■ Task description
A faithful copy is needed of the lines below from the one with "that reduce their" up to and including the one with "habitantes da aldeia"; set it down with no pictures and no other lines.

^^^^^^^^^^^^^^^^

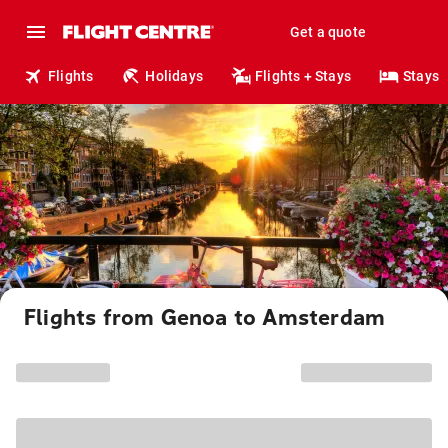
Get a quote
Flights
Holidays
Flights + Stays
Stays
Flights from Genoa to Amsterdam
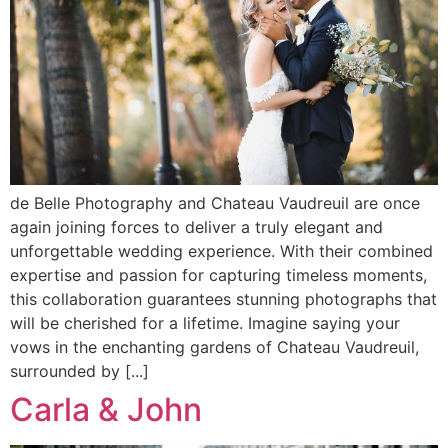
de Belle Photography and Chateau Vaudreuil are once
again joining forces to deliver a truly elegant and
unforgettable wedding experience. With their combined
expertise and passion for capturing timeless moments,
this collaboration guarantees stunning photographs that
will be cherished for a lifetime. Imagine saying your
vows in the enchanting gardens of Chateau Vaudreuil,
surrounded by [...]
Carla & John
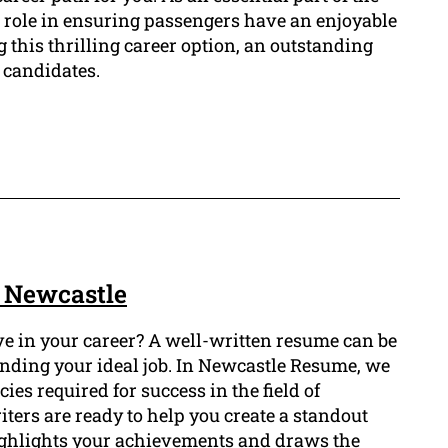
al role in ensuring passengers have an enjoyable
g this thrilling career option, an outstanding
 candidates.
 Newcastle
e in your career? A well-written resume can be
landing your ideal job. In Newcastle Resume, we
es required for success in the field of
ers are ready to help you create a standout
ghlights your achievements and draws the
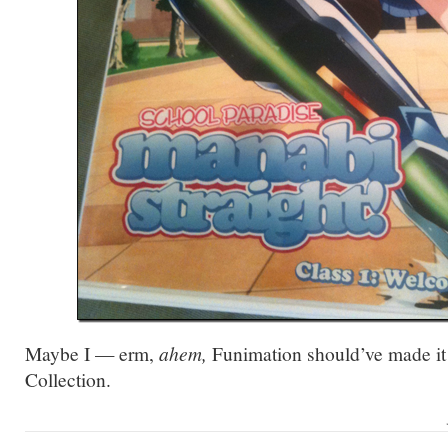
Maybe I — erm,
ahem,
Funimation should’ve made it 
Collection.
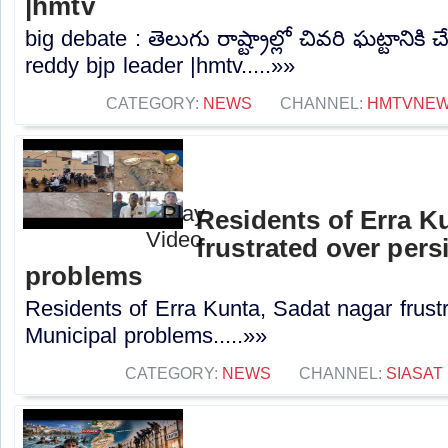
|hmtv
big debate : తెలుగు రాష్ట్రాల్లో చివరి ఘట్టానికి చే
reddy bjp leader |hmtv.....»»
CATEGORY:
NEWS
CHANNEL:
HMTVNE
Residents of Erra K
frustrated over pers
problems
Residents of Erra Kunta, Sadat nagar frustr
Municipal problems.....»»
CATEGORY:
NEWS
CHANNEL:
SIASAT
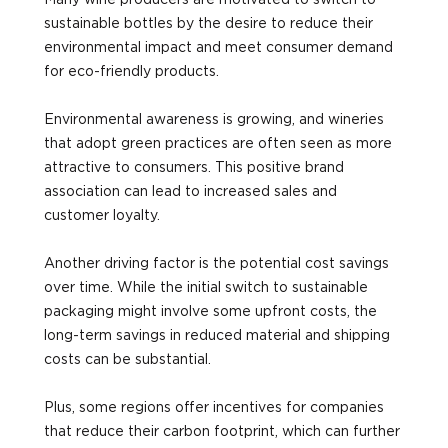
Many wine producers are motivated to switch to
sustainable bottles by the desire to reduce their
environmental impact and meet consumer demand
for eco-friendly products.
Environmental awareness is growing, and wineries
that adopt green practices are often seen as more
attractive to consumers. This positive brand
association can lead to increased sales and
customer loyalty.
Another driving factor is the potential cost savings
over time. While the initial switch to sustainable
packaging might involve some upfront costs, the
long-term savings in reduced material and shipping
costs can be substantial.
Plus, some regions offer incentives for companies
that reduce their carbon footprint, which can further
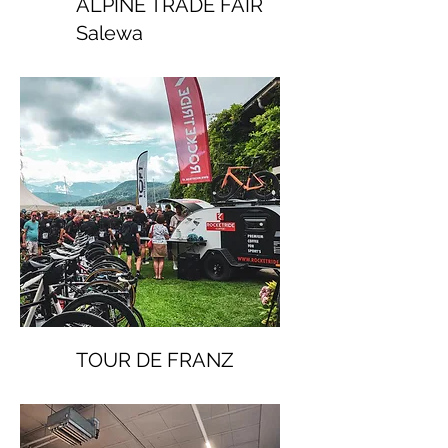
ALPINE TRADE FAIR
Salewa
TOUR DE FRANZ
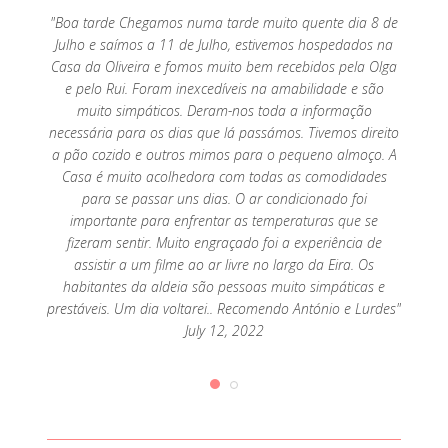
o por
"Boa tarde Chegamos numa tarde muito quente dia 8 de
"Exc
mar, só
Julho e saímos a 11 de Julho, estivemos hospedados na
parte 
Casa da Oliveira e fomos muito bem recebidos pela Olga
e pelo Rui. Foram inexcedíveis na amabilidade e são
muito simpáticos. Deram-nos toda a informação
necessária para os dias que lá passámos. Tivemos direito
a pão cozido e outros mimos para o pequeno almoço. A
Casa é muito acolhedora com todas as comodidades
para se passar uns dias. O ar condicionado foi
importante para enfrentar as temperaturas que se
fizeram sentir. Muito engraçado foi a experiência de
assistir a um filme ao ar livre no largo da Eira. Os
habitantes da aldeia são pessoas muito simpáticas e
prestáveis. Um dia voltarei.. Recomendo António e Lurdes"
July 12, 2022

^^^^^^^^^^^^^^^^

■ Result of the exercise
that reduce their carbon footprint, which can further
ALPINE TRADE FAIR
Salewa
TOUR DE FRANZ
o por
"Boa tarde Chegamos numa tarde muito quente dia 8 de
"Exc
mar, só
Julho e saímos a 11 de Julho, estivemos hospedados na
parte 
Casa da Oliveira e fomos muito bem recebidos pela Olga
e pelo Rui. Foram inexcedíveis na amabilidade e são
muito simpáticos. Deram-nos toda a informação
necessária para os dias que lá passámos. Tivemos direito
a pão cozido e outros mimos para o pequeno almoço. A
Casa é muito acolhedora com todas as comodidades
para se passar uns dias. O ar condicionado foi
importante para enfrentar as temperaturas que se
fizeram sentir. Muito engraçado foi a experiência de
assistir a um filme ao ar livre no largo da Eira. Os
habitantes da aldeia são pessoas muito simpáticas e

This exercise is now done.